Trichorhinophalangeal Syndrome Type I
Edit

Trichorhinophalangeal syndrome type I (TRPS I) is a condition that causes bone and joint malformations; distinctive facial features; and abnormalities of the skin, hair, teeth, sweat glands, and nails.

genetic conditions

1. Introduction

Trichorhinophalangeal syndrome type I (TRPS I) is a condition that causes bone and joint malformations; distinctive facial features; and abnormalities of the skin, hair, teeth, sweat glands, and nails. The name of the condition describes some of the areas of the body that are commonly affected: hair (tricho-), nose (rhino-), and fingers and toes (phalangeal).

In people with TRPS I, the ends (epiphyses) of one or more bones in the fingers or toes are abnormally cone-shaped. Additionally, the fingernails and toenails are typically thin and abnormally formed. Affected individuals often have short feet.

Individuals with TRPS I may have a misalignment of the hip joints (hip dysplasia), which often develops in early adulthood but can occur in infancy or childhood. Children with TRPS I often have an unusually large range of movement (hypermobility) in many of their joints. Over time, however, the joints may break down (degenerate), leading to joint pain and a limited range of joint movement.

The characteristic appearance of individuals with TRPS I involves thick eyebrows; a broad nose with a rounded tip; large ears, a long, smooth area between the nose and the upper lip (philtrum); a thin upper lip; and small teeth that are either decreased (oligodontia) or increased (supernumerary) in number. Almost all affected individuals have sparse scalp hair. Males are particularly affected by hair loss with many being nearly or completely bald soon after puberty. Some children with this condition have loose skin, but the skin becomes tighter over time. Individuals with TRPS I may experience excessive sweating (hyperhidrosis).

2. Frequency

TRPS I is a rare condition; its prevalence is unknown. In the Netherlands, at least 35 people have TRPS I.

3. Causes

TRPS I is caused by mutations in the TRPS1 gene. This gene provides instructions for making a protein that is found within the cell nucleus where it interacts with specific regions of DNA to turn off (repress) the activity of certain genes. Research suggests that the TRPS1 protein plays a role in regulating genes that control the growth of bone and other skeletal tissues.

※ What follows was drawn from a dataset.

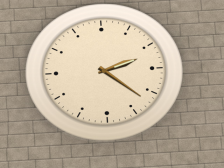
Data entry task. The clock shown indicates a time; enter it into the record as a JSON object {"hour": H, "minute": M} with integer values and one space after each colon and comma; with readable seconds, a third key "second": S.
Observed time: {"hour": 2, "minute": 22}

TRPS1 gene mutations lead to the production of an altered TRPS1 protein. The altered protein has a reduced ability to control the activity of genes that regulate the growth of bone and other tissues, leading to abnormal bones in the fingers and toes, joint abnormalities, distinctive facial features, and other signs and symptoms of TRPS I.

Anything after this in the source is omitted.